→ Task list
1. From the article on the Getting Ahead course, output the passage that opens with the words containing "The annual class" and closes with "Libby Foster said.", reproducing it without alteration.
2. In the article on the Getting Ahead course, how does the poverty threshold in Routt County compare with the national average?
3. Carry the article on the Getting Ahead course forward, beginning after its final sentence.

→ Selected text
Kristi Van Voorst hugs Getting Ahead co-facilitator Stephanie Martin on Thursday night at the class' graduation celebration at Olympian Hall. Van Voorst took on the intensive, finance-information course with her husband, Jerry.
Ben Ingersoll

— For two months, twice a week and a total of almost 45 hours, 17 Routt County residents were schooled on the resources to not only get by in a resort community that demands a higher-than-average income, but to get ahead.

It’s the namesake of the course, after all. In conjunction with the Routt County Department of Human Services, the Bridges Initiative Getting Ahead in a Just Getting by World course is designed to give those struggling with life’s common financial and emotional constraints a leg up, even if they are facing steep or moderate hills.

The students are called investigators, and they follow a research-based model on the causes of poverty and economic disparity as well as what are known as the “hidden rules” of socioeconomic classes. They also are handed a framework to discover the resources in the community to create a plan — a “future story,” as the course puts it — to help them address a poverty threshold in Routt County that hovers around triple the national average.



The annual class is a bit of a time commitment for a group of investigators already balancing work and family life, Bridges Initiative Coordinator Libby Foster said.

With a heavy helping hand from local resources such as St. Paul’s Episcopal Church and the Craig-Scheckman Foundation in donating meals and child care, the class could gear its sole focus into a route out and away from that poverty line.



On Thursday night at Howelsen Hill’s Olympian Hall, the 2014 graduates were honored for successfully completing the course as the largest class in program history, with many of their families and friends who rely on them so heavily there in support.

“These folks are working two, three or four jobs and have families,” Foster said. “They’re juggling a lot. It really was a big commitment, which is why it’s so special to honor them at this graduation ceremony.”

For Jerry and Kristi Van Voorst, the class serves as a bit of a launch pad from a once-imbalanced financial life.

Jerry moved to Routt County five years ago, married Kristi, but couldn’t find the steady employment to keep the newlyweds ahead. They lived at Kristi’s parents for the vast majority of their young marriage, getting support from food stamps and other federal benefits while staying in North Routt.

→ Provided data
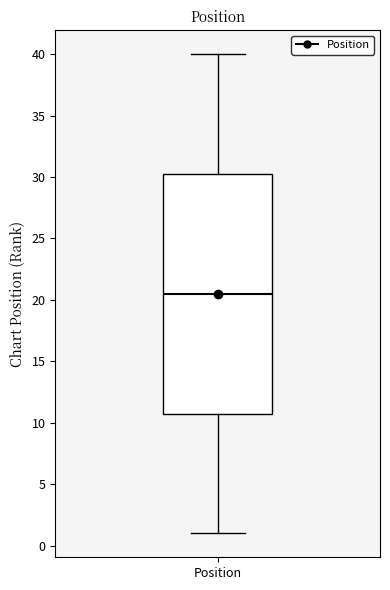

Where does the upper whisker of the box for Position end on the y-axis? The values are not printed on the chart, so give them approximately, as read against the axis.

40.0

→ Results for the exercise
1.
The annual class is a bit of a time commitment for a group of investigators already balancing work and family life, Bridges Initiative Coordinator Libby Foster said.

2. It hovers around triple the national average.

3.
But things have taken a slow and steady turn for the better for the Van Voorsts. Jerry’s full-time job with a nonprofit that assists individuals living with disabilities has the couple out of Kristi’s parents’ place and on their own for the first time.

“I talked to Vickie Clark (of the Department of Human Services) and she came to me and said, ‘I think you and Kristi would be a good couple for this class,’” Jerry said. “We’ve had our challenges and now we’re almost above it. It was really good. It was something we decided we should do together.”

Foster said the Van Voorsts were among a few couples in what proved to be a large and diverse 2014 class.

Led by Foster and co-facilitators Stephanie Martin and Cynthia Lucio — both Getting Ahead alums — the group frequently shared the stories of what brought them to class every week.

“Lots of people shared their personal stories, their trials and tribulations in life,” Foster said. “A few were further along in the continuum to achieve self-sufficiency. Some were role models to others, and that was really cool.”

The Van Voorsts are planning to be in that role model category moving forward. Using the tools gained from the nearly two-month course, their next step is digging themselves out of debt.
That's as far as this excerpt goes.